Friday, August 10, 2012

Finite Element Method for Programmers: A shotgun introduction

Back in highschool you learned about the laws of physics. Whether you had fun with your teacher's theories of extraterrestrial life or struggled to pass, I'm sure  "Maxwell", "Newton", "mass" and "energy" are still familiar terms, and if you're proud to admit you're a geek perhaps you occasionally mention them in conversation about the origin of the Universe, the "God" particle, time travel.

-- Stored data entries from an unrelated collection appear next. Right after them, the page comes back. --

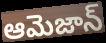
ఆమెజాన్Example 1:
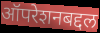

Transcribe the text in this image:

ऑपरेशनबद्दल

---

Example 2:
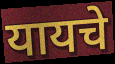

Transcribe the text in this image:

यायचे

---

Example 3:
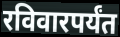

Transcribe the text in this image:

रविवारपर्यंत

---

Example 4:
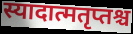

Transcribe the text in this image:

स्यादात्मतृप्तश्च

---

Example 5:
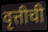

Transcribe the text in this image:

वृत्तीची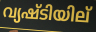
വ്യഷ്ടിയില്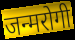
जन्मरोगीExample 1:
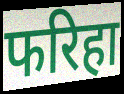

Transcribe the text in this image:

फरिहा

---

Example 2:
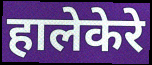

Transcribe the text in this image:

हालेकेरे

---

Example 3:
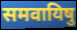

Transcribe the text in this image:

समवायिषु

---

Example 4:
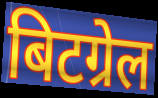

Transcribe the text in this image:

बिटग्रेल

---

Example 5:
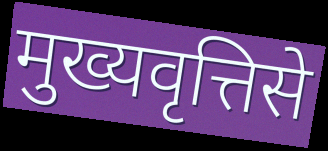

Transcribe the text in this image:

मुख्यवृत्तिसे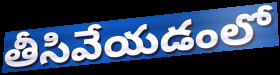
తీసివేయడంలో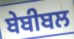
ਬੇਬੀਬਲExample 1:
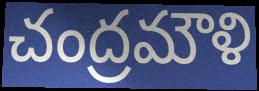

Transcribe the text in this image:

చంద్రమౌళి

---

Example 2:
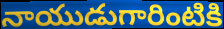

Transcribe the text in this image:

నాయుడుగారింటికి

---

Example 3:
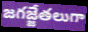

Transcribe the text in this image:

జగజ్జేతలుగా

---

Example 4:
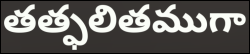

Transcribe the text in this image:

తత్ఫలితముగా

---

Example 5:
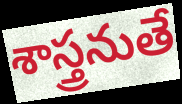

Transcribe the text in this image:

శాస్త్రనుతే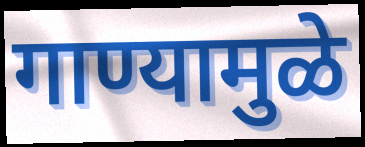
गाण्यामुळे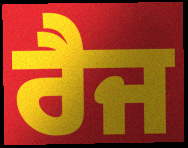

Coming back to the real world - as real as Formula 1 cars, let's assume - finite element method (abbreviated FEM) is the "dominant discretization technique in structural mechanics." It's based on subdiving the model/representation into simpler components called... *tada* elements.


Meshing of a gear drive

Degrees of freedom and unknown functions


Now, if you took robotics (which sounds a lot cooler when you mention it in conversations then what you actually studied at your university - at least in my case) you might recall what degrees of freedom (DOF) are. They are the (unknown) functions which characterize the response of each finite element.

To get a feel of "degrees of freedom": an automobile with highly stiff suspension can be considered to be a rigid body traveling on a plane (a flat, two-dimensional space). This body has three independent degrees of freedom consisting of two components of translation and one angle of rotation. Skidding or drifting is a good example of an automobile's three independent degrees of freedom.